### Task goal
Give back all of the data exactly as it appears here.

..............................

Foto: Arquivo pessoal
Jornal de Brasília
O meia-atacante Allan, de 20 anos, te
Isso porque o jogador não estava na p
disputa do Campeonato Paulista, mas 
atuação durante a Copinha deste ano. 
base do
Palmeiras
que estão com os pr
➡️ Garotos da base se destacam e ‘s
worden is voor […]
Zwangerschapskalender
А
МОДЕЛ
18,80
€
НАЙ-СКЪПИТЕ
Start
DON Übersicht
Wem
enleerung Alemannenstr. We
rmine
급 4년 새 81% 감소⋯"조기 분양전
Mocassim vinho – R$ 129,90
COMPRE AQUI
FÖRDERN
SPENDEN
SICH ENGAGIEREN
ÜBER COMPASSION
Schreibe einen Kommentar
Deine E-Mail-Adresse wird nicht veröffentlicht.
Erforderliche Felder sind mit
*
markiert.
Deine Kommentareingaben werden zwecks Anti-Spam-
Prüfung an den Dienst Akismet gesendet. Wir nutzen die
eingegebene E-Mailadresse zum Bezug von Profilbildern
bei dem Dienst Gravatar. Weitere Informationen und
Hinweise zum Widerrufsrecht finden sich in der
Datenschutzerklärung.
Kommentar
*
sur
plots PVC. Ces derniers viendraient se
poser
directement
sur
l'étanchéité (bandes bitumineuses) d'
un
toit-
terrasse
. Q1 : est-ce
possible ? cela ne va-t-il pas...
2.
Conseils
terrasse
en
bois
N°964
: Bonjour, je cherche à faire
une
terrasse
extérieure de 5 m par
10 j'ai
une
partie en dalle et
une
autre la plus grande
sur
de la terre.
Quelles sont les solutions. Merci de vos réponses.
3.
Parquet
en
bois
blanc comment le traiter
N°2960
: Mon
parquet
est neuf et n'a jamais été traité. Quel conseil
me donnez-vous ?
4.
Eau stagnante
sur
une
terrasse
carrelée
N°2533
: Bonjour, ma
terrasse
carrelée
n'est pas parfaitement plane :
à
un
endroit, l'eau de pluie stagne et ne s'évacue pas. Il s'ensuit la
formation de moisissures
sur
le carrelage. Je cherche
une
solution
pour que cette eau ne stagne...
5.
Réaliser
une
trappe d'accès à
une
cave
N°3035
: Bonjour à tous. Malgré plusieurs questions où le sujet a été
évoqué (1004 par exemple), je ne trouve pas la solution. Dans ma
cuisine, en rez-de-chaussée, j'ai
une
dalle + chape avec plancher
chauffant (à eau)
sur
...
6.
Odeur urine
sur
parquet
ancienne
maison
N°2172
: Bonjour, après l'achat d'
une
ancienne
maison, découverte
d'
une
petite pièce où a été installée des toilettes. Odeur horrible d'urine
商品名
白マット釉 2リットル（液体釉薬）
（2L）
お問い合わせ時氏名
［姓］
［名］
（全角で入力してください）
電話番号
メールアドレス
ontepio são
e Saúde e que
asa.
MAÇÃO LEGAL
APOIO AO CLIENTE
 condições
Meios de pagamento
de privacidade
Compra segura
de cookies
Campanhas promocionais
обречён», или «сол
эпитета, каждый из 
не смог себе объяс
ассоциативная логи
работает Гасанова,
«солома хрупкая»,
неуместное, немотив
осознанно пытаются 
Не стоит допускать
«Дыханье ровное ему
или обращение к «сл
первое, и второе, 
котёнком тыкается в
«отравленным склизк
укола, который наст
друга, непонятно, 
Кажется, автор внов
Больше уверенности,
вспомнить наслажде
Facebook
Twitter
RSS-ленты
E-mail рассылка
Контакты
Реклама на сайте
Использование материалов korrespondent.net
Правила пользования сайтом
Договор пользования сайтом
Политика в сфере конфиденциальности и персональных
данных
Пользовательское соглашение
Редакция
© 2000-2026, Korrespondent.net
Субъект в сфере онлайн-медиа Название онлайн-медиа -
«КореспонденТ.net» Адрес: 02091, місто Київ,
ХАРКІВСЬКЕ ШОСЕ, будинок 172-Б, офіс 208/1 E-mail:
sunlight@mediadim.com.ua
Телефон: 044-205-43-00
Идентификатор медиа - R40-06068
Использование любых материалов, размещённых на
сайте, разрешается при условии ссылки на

..............................

### Answer area
Foto: Arquivo pessoal
Jornal de Brasília
O meia-atacante Allan, de 20 anos, te
Isso porque o jogador não estava na p
disputa do Campeonato Paulista, mas 
atuação durante a Copinha deste ano. 
base do
Palmeiras
que estão com os pr
➡️ Garotos da base se destacam e ‘s
worden is voor […]
Zwangerschapskalender
А
МОДЕЛ
18,80
€
НАЙ-СКЪПИТЕ
Start
DON Übersicht
Wem
enleerung Alemannenstr. We
rmine
급 4년 새 81% 감소⋯"조기 분양전
Mocassim vinho – R$ 129,90
COMPRE AQUI
FÖRDERN
SPENDEN
SICH ENGAGIEREN
ÜBER COMPASSION
Schreibe einen Kommentar
Deine E-Mail-Adresse wird nicht veröffentlicht.
Erforderliche Felder sind mit
*
markiert.
Deine Kommentareingaben werden zwecks Anti-Spam-
Prüfung an den Dienst Akismet gesendet. Wir nutzen die
eingegebene E-Mailadresse zum Bezug von Profilbildern
bei dem Dienst Gravatar. Weitere Informationen und
Hinweise zum Widerrufsrecht finden sich in der
Datenschutzerklärung.
Kommentar
*
sur
plots PVC. Ces derniers viendraient se
poser
directement
sur
l'étanchéité (bandes bitumineuses) d'
un
toit-
terrasse
. Q1 : est-ce
possible ? cela ne va-t-il pas...
2.
Conseils
terrasse
en
bois
N°964
: Bonjour, je cherche à faire
une
terrasse
extérieure de 5 m par
10 j'ai
une
partie en dalle et
une
autre la plus grande
sur
de la terre.
Quelles sont les solutions. Merci de vos réponses.
3.
Parquet
en
bois
blanc comment le traiter
N°2960
: Mon
parquet
est neuf et n'a jamais été traité. Quel conseil
me donnez-vous ?
4.
Eau stagnante
sur
une
terrasse
carrelée
N°2533
: Bonjour, ma
terrasse
carrelée
n'est pas parfaitement plane :
à
un
endroit, l'eau de pluie stagne et ne s'évacue pas. Il s'ensuit la
formation de moisissures
sur
le carrelage. Je cherche
une
solution
pour que cette eau ne stagne...
5.
Réaliser
une
trappe d'accès à
une
cave
N°3035
: Bonjour à tous. Malgré plusieurs questions où le sujet a été
évoqué (1004 par exemple), je ne trouve pas la solution. Dans ma
cuisine, en rez-de-chaussée, j'ai
une
dalle + chape avec plancher
chauffant (à eau)
sur
...
6.
Odeur urine
sur
parquet
ancienne
maison
N°2172
: Bonjour, après l'achat d'
une
ancienne
maison, découverte
d'
une
petite pièce où a été installée des toilettes. Odeur horrible d'urine
商品名
白マット釉 2リットル（液体釉薬）
（2L）
お問い合わせ時氏名
［姓］
［名］
（全角で入力してください）
電話番号
メールアドレス
ontepio são
e Saúde e que
asa.
MAÇÃO LEGAL
APOIO AO CLIENTE
 condições
Meios de pagamento
de privacidade
Compra segura
de cookies
Campanhas promocionais
обречён», или «сол
эпитета, каждый из 
не смог себе объяс
ассоциативная логи
работает Гасанова,
«солома хрупкая»,
неуместное, немотив
осознанно пытаются 
Не стоит допускать
«Дыханье ровное ему
или обращение к «сл
первое, и второе, 
котёнком тыкается в
«отравленным склизк
укола, который наст
друга, непонятно, 
Кажется, автор внов
Больше уверенности,
вспомнить наслажде
Facebook
Twitter
RSS-ленты
E-mail рассылка
Контакты
Реклама на сайте
Использование материалов korrespondent.net
Правила пользования сайтом
Договор пользования сайтом
Политика в сфере конфиденциальности и персональных
данных
Пользовательское соглашение
Редакция
© 2000-2026, Korrespondent.net
Субъект в сфере онлайн-медиа Название онлайн-медиа -
«КореспонденТ.net» Адрес: 02091, місто Київ,
ХАРКІВСЬКЕ ШОСЕ, будинок 172-Б, офіс 208/1 E-mail:
sunlight@mediadim.com.ua
Телефон: 044-205-43-00
Идентификатор медиа - R40-06068
Использование любых материалов, размещённых на
сайте, разрешается при условии ссылки на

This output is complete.